Far in the northeast in Courland the army of General von Bülow, on July 17, 1915, defeated Russian forces that had been rushed up at Alt-Auz, taking 3,620 prisoners, six cannon and three machine guns, and pursuing the Slavs in an easterly direction. Desperate fighting was also taking place to the northeast of Kurschany.
Notes of anxiety mixed with consoling speculations had begun to appear in the press of the allied countries when the vast German offensive had thus become plainly revealed and had demonstrated its driving force. A Petrograd dispatch to the London "Morning Post" on the 15th of July, 1915, said of the German plan that it was to catch the Russian armies like a nut between nut crackers, that the two fronts moving up from north and south were intended to meet on another and grind everything between them to powder.
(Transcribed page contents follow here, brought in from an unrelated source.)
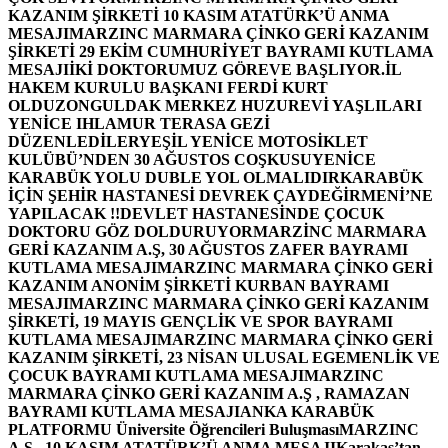
KAZANIM ŞİRKETİ 10 KASIM ATATÜRK’Ü ANMA
MESAJI
MARZINC MARMARA ÇİNKO GERİ KAZANIM
ŞİRKETİ 29 EKİM CUMHURİYET BAYRAMI KUTLAMA
MESAJI
İKİ DOKTORUMUZ GÖREVE BAŞLIYOR.
İL
HAKEM KURULU BAŞKANI FERDİ KURT
OLDU
ZONGULDAK MERKEZ HUZUREVİ YAŞLILARI
YENİCE IHLAMUR TERASA GEZİ
DÜZENLEDİLER
YEŞİL YENİCE MOTOSİKLET
KULÜBÜ’NDEN 30 AĞUSTOS COŞKUSU
YENİCE
KARABÜK YOLU DUBLE YOL OLMALIDIR
KARABÜK
İÇİN ŞEHİR HASTANESİ DEVREK ÇAYDEĞİRMENİ’NE
YAPILACAK !!
DEVLET HASTANESİNDE ÇOCUK
DOKTORU GÖZ DOLDURUYOR
MARZİNC MARMARA
GERİ KAZANIM A.Ş, 30 AĞUSTOS ZAFER BAYRAMI
KUTLAMA MESAJI
MARZINC MARMARA ÇİNKO GERİ
KAZANIM ANONİM ŞİRKETİ KURBAN BAYRAMI
MESAJI
MARZINC MARMARA ÇİNKO GERİ KAZANIM
ŞİRKETİ, 19 MAYIS GENÇLİK VE SPOR BAYRAMI
KUTLAMA MESAJI
MARZINC MARMARA ÇİNKO GERİ
KAZANIM ŞİRKETİ, 23 NİSAN ULUSAL EGEMENLİK VE
ÇOCUK BAYRAMI KUTLAMA MESAJI
MARZINC
MARMARA ÇİNKO GERİ KAZANIM A.Ş , RAMAZAN
BAYRAMI KUTLAMA MESAJI
ANKA KARABÜK
PLATFORMU Üniversite Öğrencileri Buluşması
MARZINC
A.Ş , 10 KASIM ATATÜRK’Ü ANMA MESAJI
Karakaş’tan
The area between the attacking forces was some eighty miles in extent, north to south, by 120 miles west to east. The writer offered the consolation that this space was well fortified, the kernel of the nut "sound and healthy, being formed of the Russian armies, inspired not merely with the righteousness of their cause, but the fullest confidence in themselves and absolute devotion to the proved genius of their commander in chief."
The dispatch pointed out that it was all sheer frontal fighting, that the Germans had been twelve months trying frontal attacks against Warsaw on a comparatively narrow front and in vain. What chance had they, he added, "of success by dividing their forces against the united strength of Russia." This sort of argument is typical of the endeavor to sustain the hopes of Russia's friends during these days. Doubts, however, began to creep in more strongly as to the possibility of holding Warsaw.
In Berlin the announcement of the Teutonic victories that began with the successful assault at Przasnysz was received with general rejoicing, and the appearance of flags all over the city. The Russian retreat toward the Narew River in particular was regarded by the military critics as threatening momentarily to crumble up the right flank of the positions of the Russians before the capital of Poland.
German Attempts to reach Warsaw in 1914.
Cholm and Lublin on the southern line of communication of the Russian armies were now in imminent danger. On July 19, 1915, came the announcement that the troops under Field Marshal von Mackensen, which had pierced the Russian line in the region of Pilaskowice and Krasnostav, had increased their successes, and that the Russians were making the most desperate effort to prevent complete defeat. All day the battle had swayed in a fierce struggle for mastery. The Russians threw a fresh division of the Guards into the fight, but this too had to yield to the overwhelming force of the Teuton onslaught. Farther to the east as far as the neighborhood of Grabowiec, Austro-Hungarian and German troops forced the crossing of the Wolica, and near Sokal in Galicia Austro-Hungarian troops crossed the Bug. (See Austro-Russian Campaign.) In consequence of these Teuton successes the Russians on the night of the 18th to the 19th of July retreated along the whole front between the Vistula and the Bug—practically the last line of defense, for the Warsaw-Kiev railway had been broken down. The German troops and the corps under the command of Field Marshal von Arz alone from the 15th to the 18th of July, 1915, took 16,250 prisoners and 23 machine guns.
It was announced by the Germans that according to written orders captured during this action the Russian leaders had resolved to hold the positions here conquered by the Germans to the utmost, regardless of losses.
The same day that brought the report of this Russian retreat on the south brought the news that in the adjoining sector to the west of the Upper Vistula the army of General von Woyrsch had met resistance from the Russians behind the Ilzanka after the Russian defeat on July 13, 1915, that, however, Silesian Landwehr on the 18th had captured the Russian defenses at Ciepilovo by storm, and that the Russian line at Kasonow and Barenow was beginning to yield. The army of General von Gallwitz had now taken up positions along the whole Narew line from southwest of Ostrolenka to Novo Georgievsk. The Russians, however, as already indicated, were still holding fortified places and bridgeheads on the right bank of the river. In this sector the number of prisoners taken by the Germans had risen to 101 officers and 28,760 men.